May 4, 2020 – Since mid-March, the World Health Organization has urged countries to scale up the testing, isolation and contact tracing of COVID-19 patients in order to combat the pandemic. The reason for this advice is that if you can find infected cases, isolate and treat them, and trace the close contacts who they might have infected, and isolate them too, then you can keep much of the infection out of the general population.
This stops its spread and slows down the speed of the epidemic. It seems a simple and obvious strategy. It has been used extensively in the past, for example to stop epidemics of smallpox and Ebola. So why hasn’t every country done that? Well, it’s not as simple as it appears.
The efficiency of contact tracing in any epidemic depends on the characteristics of the infection and the speed and coverage of the tracing process. So when a new disease such as COVID-19 first emerges it’s not possible to know exactly how useful testing and tracing will be.
Testing and tracing is most feasible as an effective strategy at the start of an outbreak when there are just a few chains of transmission of the disease. But if this does not keep the epidemic under control, and there is widespread community transmission, there will quickly be many cases and contacts. This is especially the case with a disease such as COVID-19, which is easy to catch, is quickly passed on after an infection sets in, and can infect some people without producing symptoms.
Many people will be getting infected from unknown cases and a large proportion of the population would need to be isolated. Testing and tracing soon becomes an unmanageable strategy and a lockdown to reduce physical contact then becomes a more efficient and effective means of controlling the epidemic. This achieves the same thing as testing and tracing, by keeping much of the infection out of the general population, but is a blunter instrument as it targets everybody.
As the current pandemic developed, some countries, including South Korea, were able to use testing and tracing to control the disease and avoid mandatory lockdown measures. But more widely, identifying cases of the disease with testing did not keep pace with the geographical spread of infection around the world. So in other countries, such as the UK, case finding and contact tracing capacity became overwhelmed early on and lockdowns were introduced instead.
In hindsight, those countries which persisted with expanded and rigorous testing and tracing programmes, such as Germany, South Korea, Hong Kong, Singapore, and New Zealand, have fared better with lower deaths rates than those which did not, such as Belgium, France, Italy, Spain, UK and the USA. This is probably because contact tracing and testing can identify asymptomatic infections and isolate them faster than systems relying on the development of symptoms.
Lockdowns aren’t sustainable in the long term because of the social, economic, and physical and mental health effects. They should reduce the spread of the disease so the number of cases starts falling. But if restrictions are relaxed even cautiously then transmission will go up again.
However, with a testing, tracking and tracing strategy in place as well, it will still be possible to keep the epidemic under control. To make this feasible, the numbers of cases needs to come down to a more manageable number, say a few hundred active cases. This is because of the sheer numbers of cases and contacts involved, each of whom would need quarantining until shown to be uninfected. As examples, the average number of tests required per case was 52 in South Korea, and 64 in Australia.

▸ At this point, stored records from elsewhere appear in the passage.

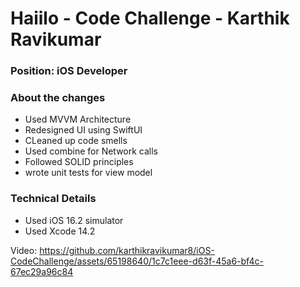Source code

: # Haiilo - Code Challenge - Karthik Ravikumar
### Position: iOS Developer

### About the changes

- Used MVVM Architecture
- Redesigned UI using SwiftUI
- CLeaned up code smells
- Used combine for Network calls
- Followed SOLID principles
- wrote unit tests for view model

### Technical Details
- Used iOS 16.2 simulator
- Used Xcode 14.2

Video:
https://github.com/karthikravikumar8/iOS-CodeChallenge/assets/65198640/1c7c1eee-d63f-45a6-bf4c-67ec29a96c84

Building testing and tracing capacity is not easy. To start with there are two main types of test you can perform, one that tells you if someone is currently infected (a PCR test) and another that tells you if someone has had the disease in the past (an antibody test). You need the organisational capacity, the labs, equipment and chemical reagents to be able to conduct these on a massive scale.

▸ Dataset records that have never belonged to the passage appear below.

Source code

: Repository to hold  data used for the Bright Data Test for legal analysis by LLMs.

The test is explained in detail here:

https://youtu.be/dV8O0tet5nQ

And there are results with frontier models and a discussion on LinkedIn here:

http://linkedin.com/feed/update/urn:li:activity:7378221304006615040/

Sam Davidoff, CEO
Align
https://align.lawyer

Contact tracing also requires significant resources. You need thousands of people to interview patients, identify everyone they may have come into contact with since being infected, and track down these contacts. Many countries are also using or planning to introduce contact tracing apps that track your location or identify contacts using Bluetooth in order to automatically gather this data and inform people if they need to self-isolate.
It is generally agreed in public health circles that these apps are useful as a supplement, but cannot replace manual checking. However, some evidence suggests that COVID-19 spreads too quickly for manual tracing alone, and that an app could help stop the pandemic if 60% of the population downloads it. On the other hand, there are also privacy concerns over how these apps allow governments to track citizens’ movements
In South Korea the testing was conducted on a base of well-funded and efficient public services and an effective infrastructure, including widespread digital surveillance. For other countries to emulate this success, much still needs to be done in terms of planning, organisation and logistics.

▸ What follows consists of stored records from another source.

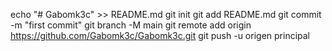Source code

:echo "# Gabomk3c" >> README.md
git init
git add README.md
git commit -m "first commit"
git branch -M main
git remote add origin https://github.com/Gabomk3c/Gabomk3c.git
git push -u origen principal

In the UK there are plans to recruit and train 18,000 tracing staff to reintroduce contact tracing. The government aims to conduct 100,000 tests per day, which is about 0.15% of the population.
For the future, it is likely that some form of physical distancing will be required to prevent future waves of infection until an effective vaccine is widely available. These measures, which may need to be periodically tightened and relaxed, should be supported by testing and tracing to keep the number of new infections under control. This is likely to include the testing and quarantining of all new arrivals in a country, to prevent the infection being reintroduced from abroad.